Acer T230hbmid Monitor Acer T230h Vorne Tief
Acer T230hbmid Monitor Acer T230h Hinten
Nüchterne Schönheit: der T230H von vorne sowie geradlinig und funktional von hinten.

Auf dem vorderen Displayrahmen sind nur das Herstellerlogo, die Typbezeichnung und die Beschriftung der Bedientasten aufgedruckt. Die Bedienknöpfe sind versenkt an der Unterseite des Rahmens eingelassen. Leuchtende Applikationen oder beleuchtete Tasten finden sich hier nicht. Glücklicherweise hat Acer auch auf die vielen bunten Feature-Aufkleber verzichtet.

Das Displaygehäuse wirkt für einen 24-Zöller sehr kompakt, auch wenn der Rahmen von vorne betrachtet recht breit ausfällt. Ungewöhnlich solide und fast schon wuchtig sind dagegen Standfuß und Standrohr geraten. Der mit Kunststoff verkleidete und ziemlich schwere Metallfuß bietet eine große Standfläche und gibt dem Monitor eine außergewöhnliche Stabilität.

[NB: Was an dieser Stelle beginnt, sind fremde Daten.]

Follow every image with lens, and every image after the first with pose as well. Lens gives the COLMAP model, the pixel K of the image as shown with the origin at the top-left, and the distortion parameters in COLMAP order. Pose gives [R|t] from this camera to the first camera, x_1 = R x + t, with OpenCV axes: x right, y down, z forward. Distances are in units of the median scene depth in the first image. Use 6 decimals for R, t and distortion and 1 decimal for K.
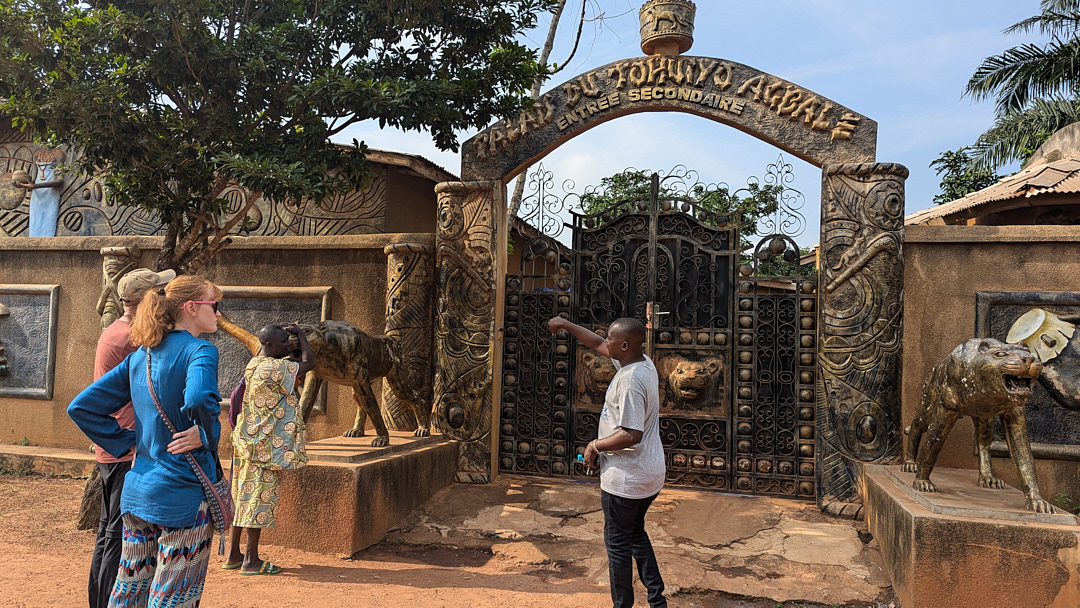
lens RADIAL K [[792.9, 0, 543.5], [0, 792.9, 308.8], [0, 0, 1]] dist [0.042734, -0.037074]
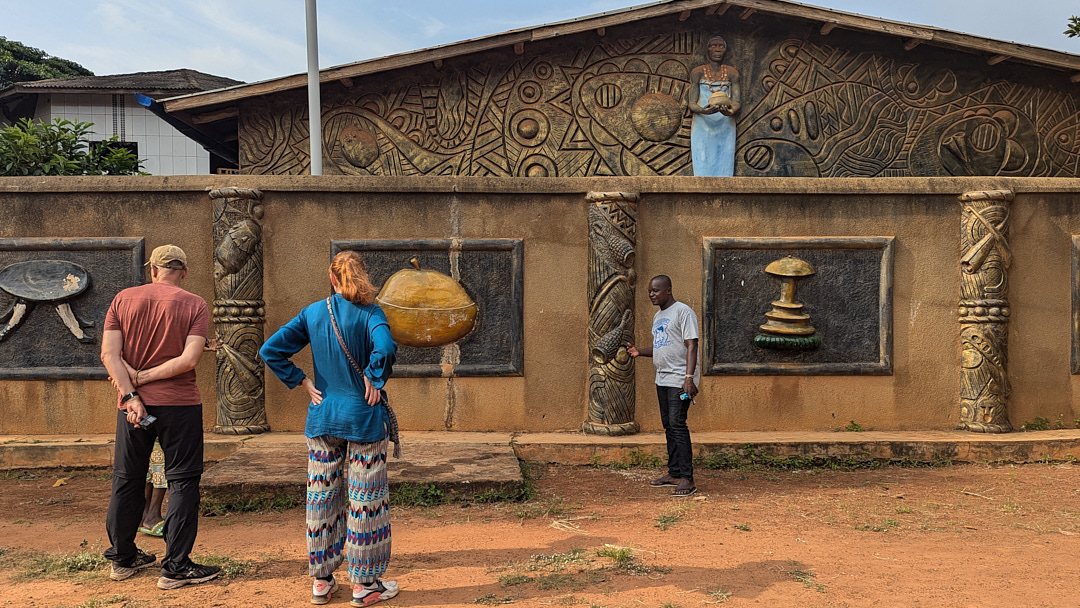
lens RADIAL K [[792.9, 0, 537.9], [0, 792.9, 321.5], [0, 0, 1]] dist [0.042734, -0.037074]
pose [[0.949359, -0.046518, 0.310731, -1.194043], [0.017417, 0.995250, 0.095783, -0.027549], [-0.313710, -0.085520, 0.945660, 0.324758]]
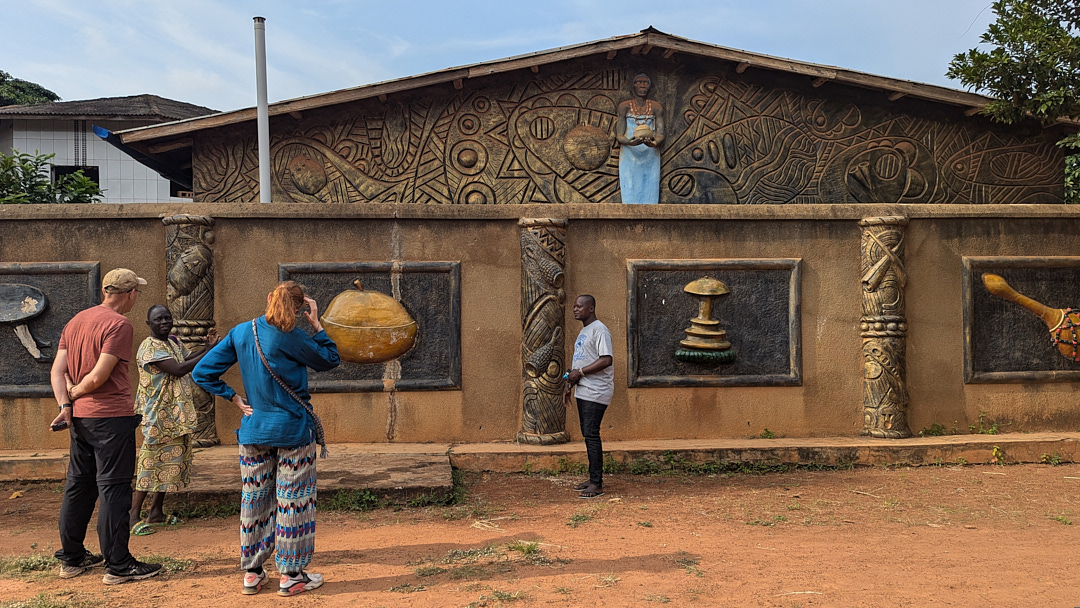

In dieser aufwändigen Konstruktion liegt der Grund dafür, dass der T230H hohe ergonomische Ansprüche erfüllt. Der schwere Fuß hält das Display in jeder Position fest am Platz, hier wackelt oder schwankt wirklich nichts. Das im Fuß integrierte metallische Drehgelenk bietet einen vertikalen Drehwinkel von +/- 37 Grad, es arbeitet sauber und spielfrei, wenn auch etwas sehr stramm im Neuzustand. Konstruktionsbedingt schwenkt das Display beim vertikalen Drehen um bis zu 12 mm zur Seite hin aus.

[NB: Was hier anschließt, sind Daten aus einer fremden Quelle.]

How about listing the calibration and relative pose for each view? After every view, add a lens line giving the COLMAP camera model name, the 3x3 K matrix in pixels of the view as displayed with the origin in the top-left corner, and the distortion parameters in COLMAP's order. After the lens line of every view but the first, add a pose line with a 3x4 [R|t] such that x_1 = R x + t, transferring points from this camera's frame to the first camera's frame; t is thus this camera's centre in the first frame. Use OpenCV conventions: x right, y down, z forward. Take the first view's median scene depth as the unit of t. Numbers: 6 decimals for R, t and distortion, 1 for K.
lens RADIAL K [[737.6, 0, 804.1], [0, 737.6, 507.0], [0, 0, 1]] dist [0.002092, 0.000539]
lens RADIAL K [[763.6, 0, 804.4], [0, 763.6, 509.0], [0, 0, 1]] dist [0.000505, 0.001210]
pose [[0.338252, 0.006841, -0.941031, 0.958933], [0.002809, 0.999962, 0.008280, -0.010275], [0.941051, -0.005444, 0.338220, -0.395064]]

Das Display hängt komplett vor dem Standrohr, das seinen Schwenkwinkel begrenzt. Das Horizontalgelenk lässt eine Neigung von 4 Grad nach vorn und 16 Grad nach hinten zu. Ein paar Grad mehr nach vorn wären technisch kein Problem gewesen, mit einer entsprechenden Unterlage sind selbst 13 Grad nach vorn noch möglich, ohne dass der Monitor ins Schwanken käme.